Şaşkınlıktan dilimin tutuluverdiği, şoktan canımın ne kadar yandığını bile anlamadığım ve sessiz kaldığım 1 kez haricinde hep içimden geçeni söyleyip, içimden geldiği gibi davranmaya çalışıp, karşımdakinin de öyle yapmasını istemişimdir. Hatta karşımdakini bunun için zorlamış, belki de bu yüzden kabak tadı vermiş ve moral bozmuşumdur.
Karşısındakiyle muğlak konuşma hakkını kendinde gören insanların, bu kadarcık bir can sıkıntısını hak ettiğini düşünüyorum açıkçası.
21. yüzyılda büyük şehirde yaşayan eşşek kadar insanlar değil de, Yavuz Bingöl ile Ece Uslu'nun başrollerini paylaştığı uyduruk bir töre dizisinde olsaydık şayet, bu ruhsal dalgalanmaların güzel bir sloganı olurdu: "İki kişi birbirini sever de kavuşurlarsa mutluluk olur... Biri kaçar diğeri kovalarsa aşk olur... İkisi de sever ama kavuşamazlarsa işte o zaman efsane olur."
Fonda Kıraç tarafından bestelenen bir jenerik müziği ile hayatta akıp giden isminizi okumak ve o üç saniyelik önemlilik anı geçtikten sonra bu boktan hayattan çıkıp gitmek istiyorsanız, that's fine, kendi kararınız.
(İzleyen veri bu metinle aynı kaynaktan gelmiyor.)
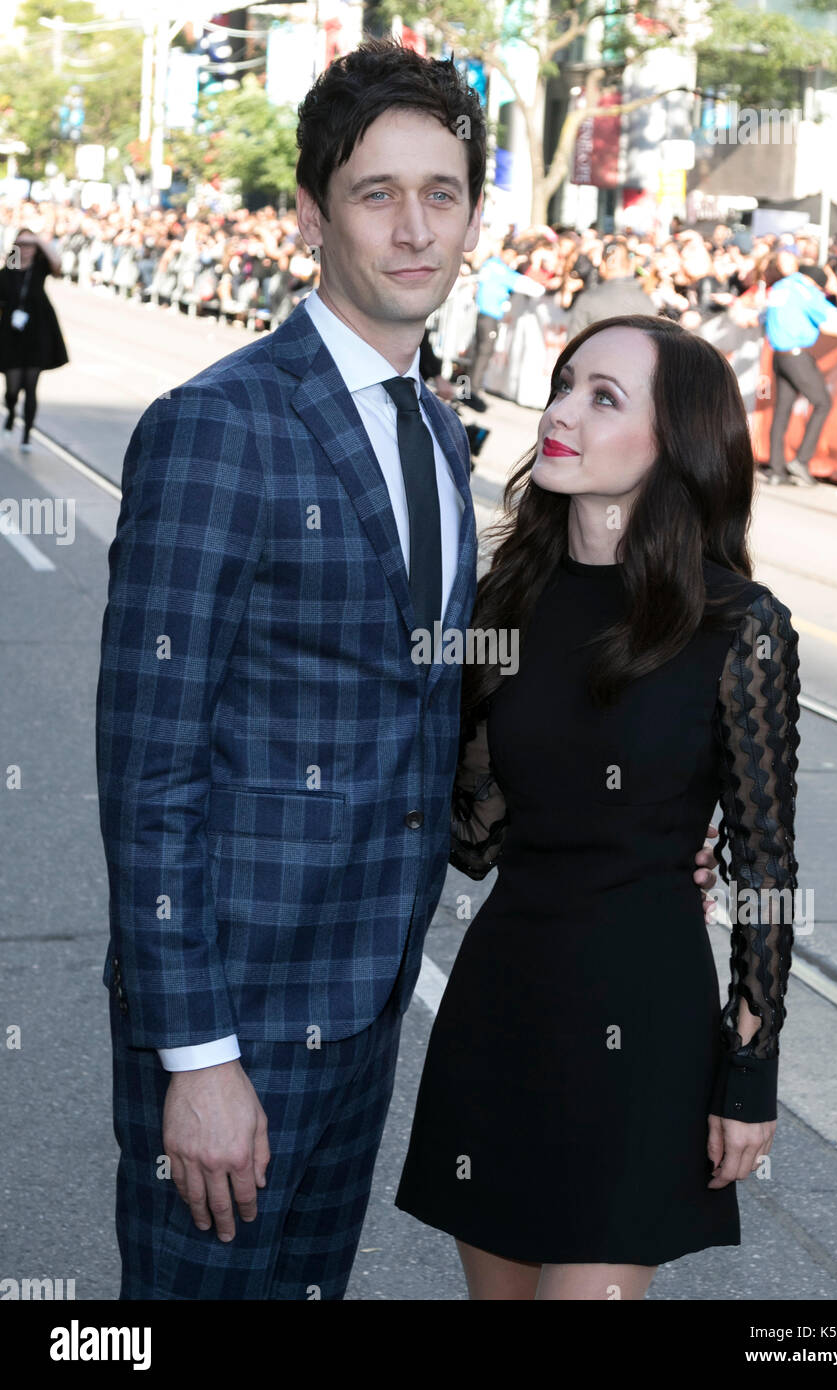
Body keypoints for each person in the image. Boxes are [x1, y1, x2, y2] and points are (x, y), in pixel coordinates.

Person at [95, 39, 721, 1303]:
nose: (414, 226)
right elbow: (148, 768)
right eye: (378, 192)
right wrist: (197, 1055)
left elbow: (443, 716)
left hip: (373, 1004)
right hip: (241, 1010)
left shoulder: (438, 429)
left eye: (442, 193)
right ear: (314, 208)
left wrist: (638, 821)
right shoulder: (220, 424)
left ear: (476, 215)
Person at [394, 314, 802, 1301]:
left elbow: (768, 869)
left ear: (677, 446)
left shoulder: (738, 626)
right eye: (565, 384)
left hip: (645, 1024)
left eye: (603, 397)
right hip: (502, 1007)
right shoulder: (503, 603)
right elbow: (474, 834)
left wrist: (748, 1072)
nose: (562, 411)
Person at [761, 252, 837, 487]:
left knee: (782, 412)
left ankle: (776, 470)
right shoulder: (806, 291)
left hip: (778, 354)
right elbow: (834, 323)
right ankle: (801, 460)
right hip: (797, 354)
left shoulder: (781, 286)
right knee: (823, 402)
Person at [0, 226, 68, 452]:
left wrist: (39, 240)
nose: (26, 249)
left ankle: (27, 434)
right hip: (11, 332)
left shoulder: (40, 267)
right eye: (22, 245)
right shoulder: (9, 267)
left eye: (30, 245)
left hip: (37, 331)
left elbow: (57, 264)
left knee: (30, 386)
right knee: (12, 388)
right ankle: (10, 413)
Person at [465, 239, 546, 409]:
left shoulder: (491, 264)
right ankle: (472, 392)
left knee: (478, 353)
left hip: (484, 314)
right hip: (489, 315)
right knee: (483, 354)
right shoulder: (499, 268)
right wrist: (544, 288)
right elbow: (519, 283)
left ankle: (468, 391)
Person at [564, 237, 656, 337]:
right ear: (630, 265)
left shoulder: (588, 300)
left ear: (603, 265)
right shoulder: (647, 301)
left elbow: (572, 346)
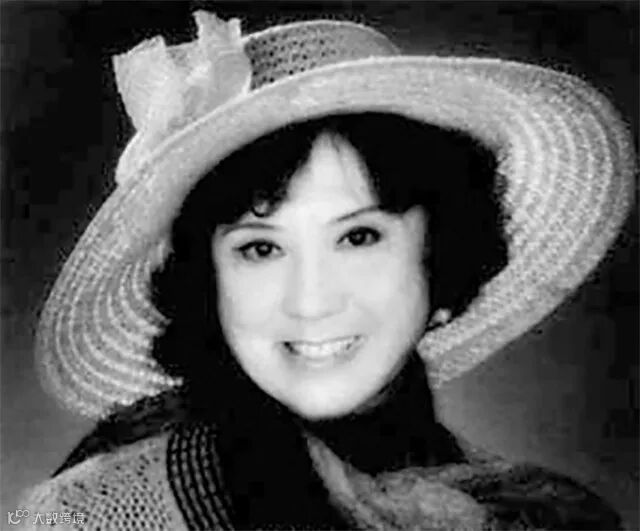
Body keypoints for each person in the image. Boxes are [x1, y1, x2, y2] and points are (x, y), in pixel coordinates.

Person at [19, 10, 635, 530]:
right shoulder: (90, 516)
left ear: (443, 260)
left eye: (358, 237)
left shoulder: (549, 518)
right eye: (260, 249)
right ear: (208, 288)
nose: (311, 300)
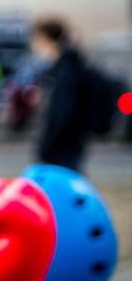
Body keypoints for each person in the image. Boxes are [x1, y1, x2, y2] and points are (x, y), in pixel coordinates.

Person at [31, 17, 91, 169]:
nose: (35, 45)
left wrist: (47, 147)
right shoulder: (60, 68)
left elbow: (63, 113)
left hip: (62, 149)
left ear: (46, 39)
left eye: (37, 39)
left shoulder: (65, 72)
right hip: (66, 146)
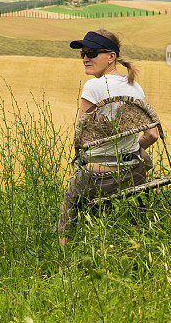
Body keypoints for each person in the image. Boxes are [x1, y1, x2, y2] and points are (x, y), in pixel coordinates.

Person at [56, 29, 158, 240]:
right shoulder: (134, 86)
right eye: (83, 53)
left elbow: (81, 138)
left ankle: (62, 250)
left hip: (98, 179)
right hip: (134, 174)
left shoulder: (93, 86)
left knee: (69, 206)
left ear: (111, 57)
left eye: (91, 53)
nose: (85, 58)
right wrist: (129, 150)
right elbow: (153, 135)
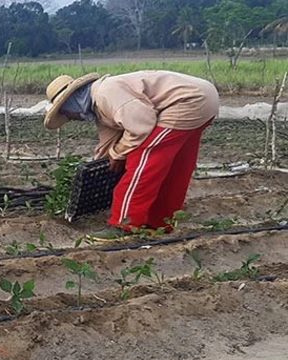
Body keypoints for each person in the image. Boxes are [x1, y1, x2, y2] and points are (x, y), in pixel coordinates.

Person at [43, 70, 220, 239]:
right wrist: (98, 169)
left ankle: (124, 223)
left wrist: (118, 154)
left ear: (71, 103)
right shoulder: (100, 107)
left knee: (142, 159)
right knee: (175, 167)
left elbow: (141, 125)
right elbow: (107, 145)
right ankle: (158, 223)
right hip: (203, 98)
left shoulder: (107, 94)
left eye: (66, 113)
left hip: (187, 101)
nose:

Mezar taşınıza "rahmetli büyük büyük lafları çok severdi" yazarız, herkes de çok beğenir, fotoğrafını çekip instagram'a koyar ki başkaları da beğensin. Çünkü sırf bu laflardan ne fenomenler çıkmıştır... Twitter fenomenleri, tabi. Sanal dünya, sadece, iki tık bir layk.
(Gerçek hayata bulaşınca, oralarda buralarda okunduğu gibi olmuyor "şey"ler.)
Ben de görmediğim bir yeri görmek üzere tatil planı yaptığım için, gönlüm elverdiğince heyecanlı olarak bu boktan hayatıma devam ederim... İşte o zaman efsane olmasa da, en azından güzel olur.
Basitlik güzeldir, sıradanlık değil.
(Hem size bir şey söyleyeyim mi; sonsuza dek kovalanmak diye bir şey yok, Verona'da geçen eski bir hikayede yaşamıyorsanız "kavuşmak" gereksiz bir mübalağa... Sonunda da bir halt olmazsınız.)